By Richard Nordquist, About.com

Annie Dillard

(Photo by Phyllis Rose)

Pulitzer Prize-winning author Annie Dillard describes herself as "a poet and a walker with a background in theology and a penchant for quirky facts." In her essay "Mirages," from the collection Teaching a Stone to Talk (Harper, 1982), Dillard describes the summer mirages that "mince and maul the islands and waters" in Puget Sound in the Pacific Northwest of the U.S.

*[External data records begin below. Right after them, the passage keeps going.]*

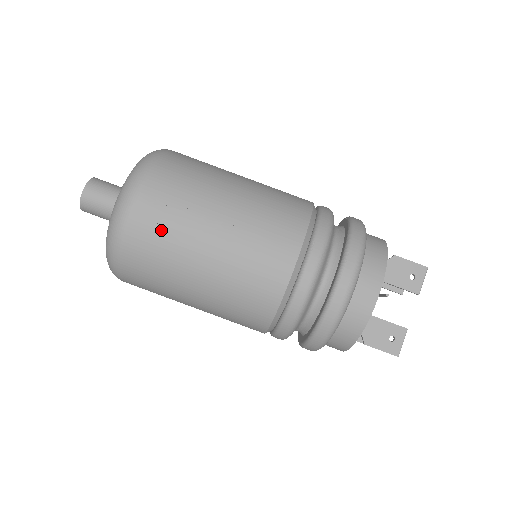
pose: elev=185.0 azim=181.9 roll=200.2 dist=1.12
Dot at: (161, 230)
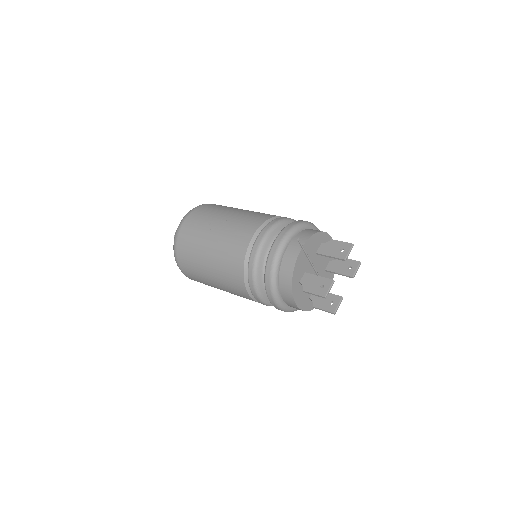
Dot at: (194, 228)
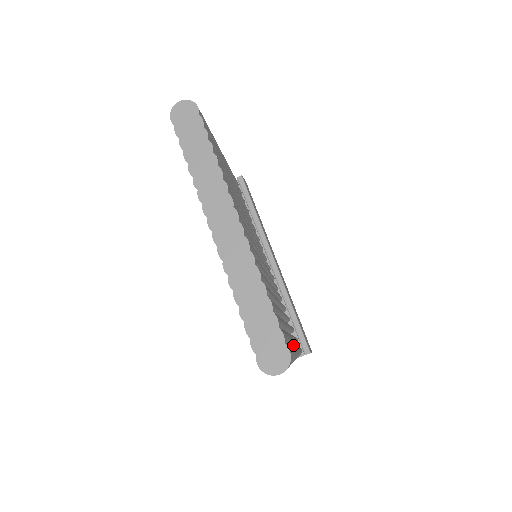
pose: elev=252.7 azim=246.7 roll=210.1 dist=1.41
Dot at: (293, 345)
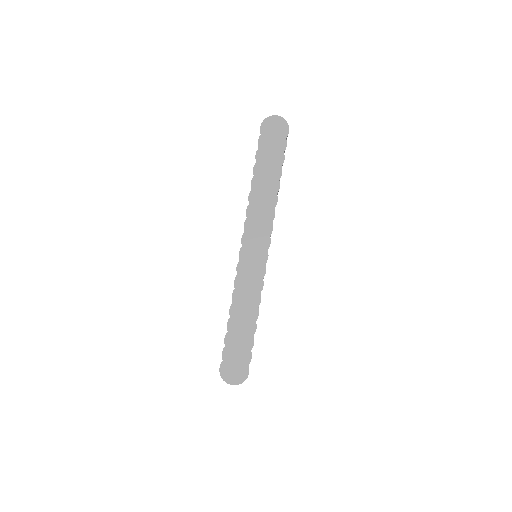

This short passage from "Mirages" illustrates Dillard's characteristic verbal style--a sentence style based on "active" verbs. As Richard Lanham points out in Analyzing Prose (Continuum, 2003), "The verb style wants to move fast."

from "Mirages"*

by Annie Dillard

In winter there is nobody, nothing. If you see a human figure, or a boat on the water, you grab binoculars.

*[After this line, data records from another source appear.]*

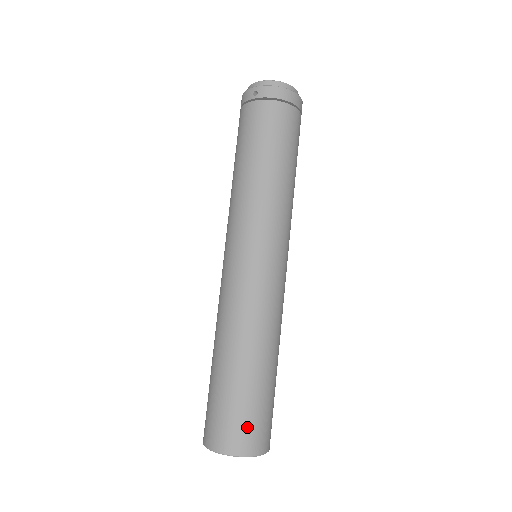
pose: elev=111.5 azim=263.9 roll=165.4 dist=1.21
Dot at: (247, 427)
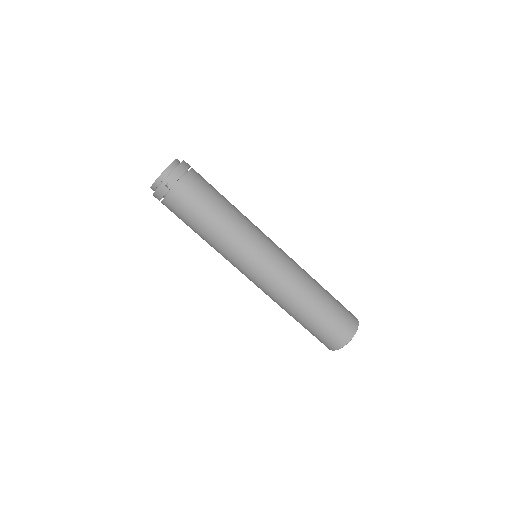
Dot at: (345, 320)
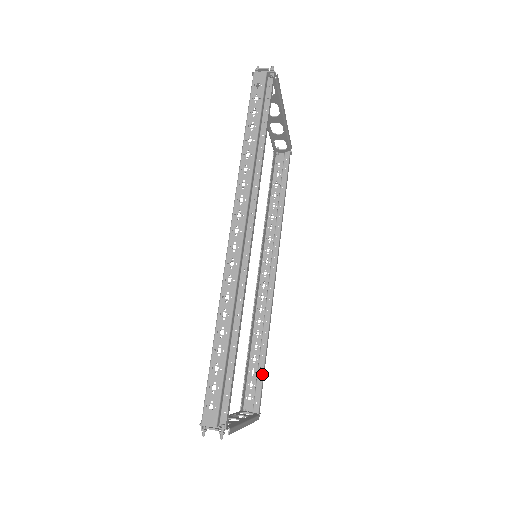
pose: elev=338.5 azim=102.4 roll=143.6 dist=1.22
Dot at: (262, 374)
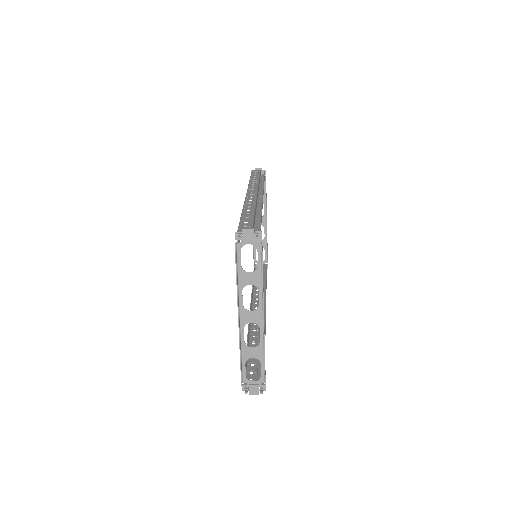
Dot at: occluded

But in summer everything fills. The day itself widens and stretches almost around the clock; these are very high latitudes, higher than Labrador's. You want to run all night. Summer people move into the houses that had stood empty, unseen, and unnoticed all winter. The gulls scream all day and smash cockles; by August they are bringing the kids. Volleyball games resume on the sand flat; someone fires up the sauna; in the long dusk, at eleven o'clock, half a dozen beach fires people the shore. The bay fills up with moored boats and the waters beyond fill with pleasure craft, hundreds of cruisers and sailboats and speedboats. The wind dies and stays dead, and these fierce waters, which in winter feel the strongest windstorms in the country, become suddenly like a resort lake, some tame dammed reservoir, the plaything of any man-jack with a motor and a hull. Surely this is mirage. The heat is on, and the light is on, and someone is pouring drinks. On the beach we dip freshly dug clams from their shells. We play catch or sail a dinghy or holler; we have sand in our hair, calluses on our feet, hot brown skin on our arms. This is the life of the senses, the life of pleasures. It is mirage on the half shell. It vanishes like any fun, and the empty winds resume.

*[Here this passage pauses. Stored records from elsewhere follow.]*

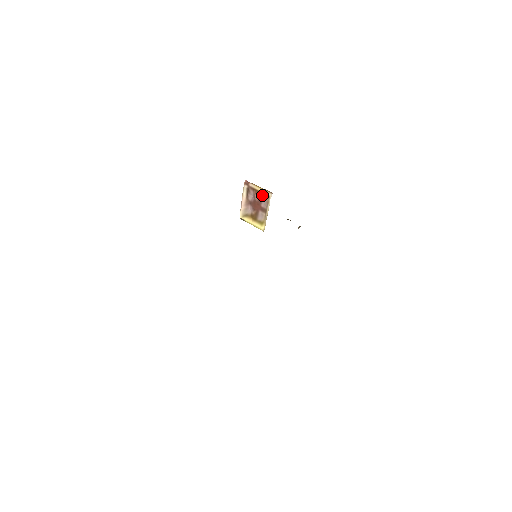
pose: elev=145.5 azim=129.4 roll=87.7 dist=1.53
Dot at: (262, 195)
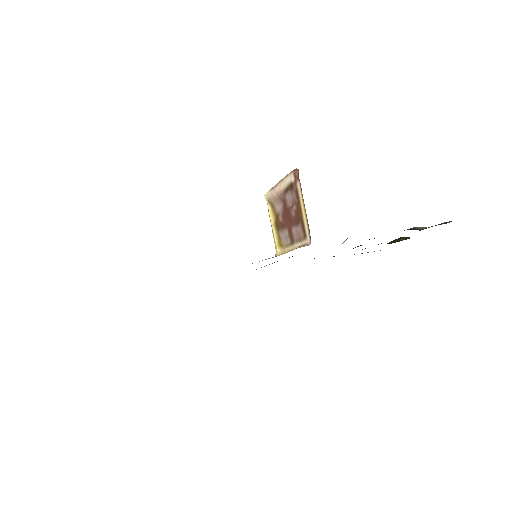
Dot at: (301, 221)
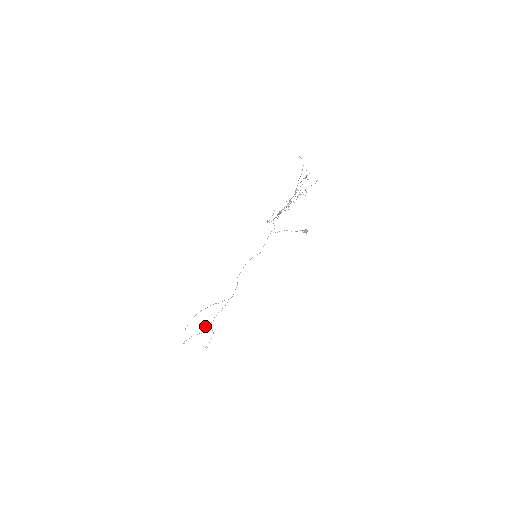
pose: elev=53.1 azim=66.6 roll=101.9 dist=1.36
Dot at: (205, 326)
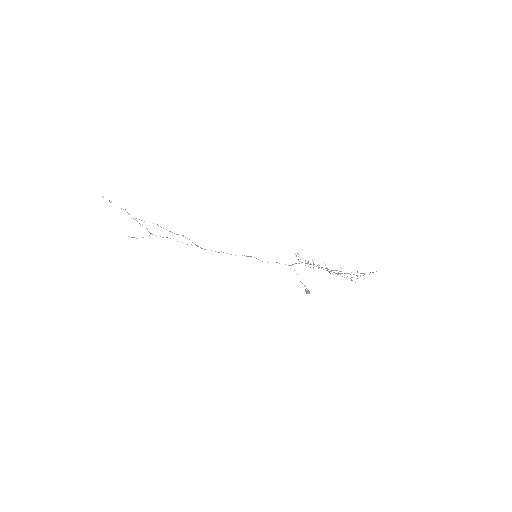
Dot at: occluded
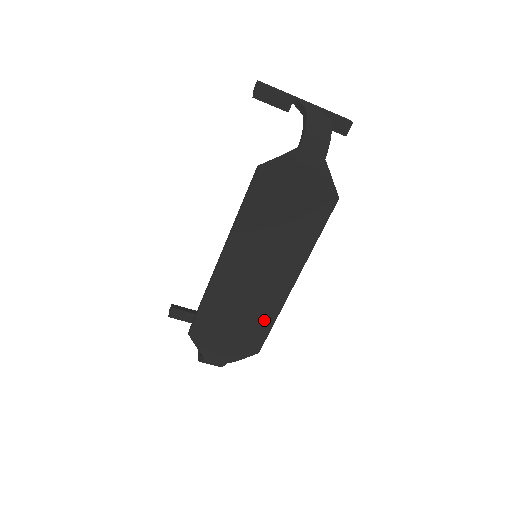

Selected Works by Annie Dillard

  • Tickets for a Prayer Wheel, poems (1974)
  • Pilgrim at Tinker Creek, nonfiction (1974)
  • Holy the Firm, nonfiction (1977)
  • Living by Fiction, nonfiction (1982)
  • Teaching a Stone to Talk: Expeditions and Encounters, essays (1982)
  • Encounters with Chinese Writers, nonfiction (1984)
  • An American Childhood, memoir (1987)
  • The Writing Life, nonfiction (1989)
  • The Living, novel (1992)
  • The Annie Dillard Reader (1994)
  • Mornings Like This, poems (1995)
  • For the Time Being, nonfiction (1999)
  • The Maytrees, fiction (2007)

* "Mirages" by Annie Dillard appears in her essay collection Teaching a Stone to Talk: Expeditions and Encounters (Harper & Row, 1982). A revised edition of Teaching a Stone to Talk was published by Harper Perennial in 1988.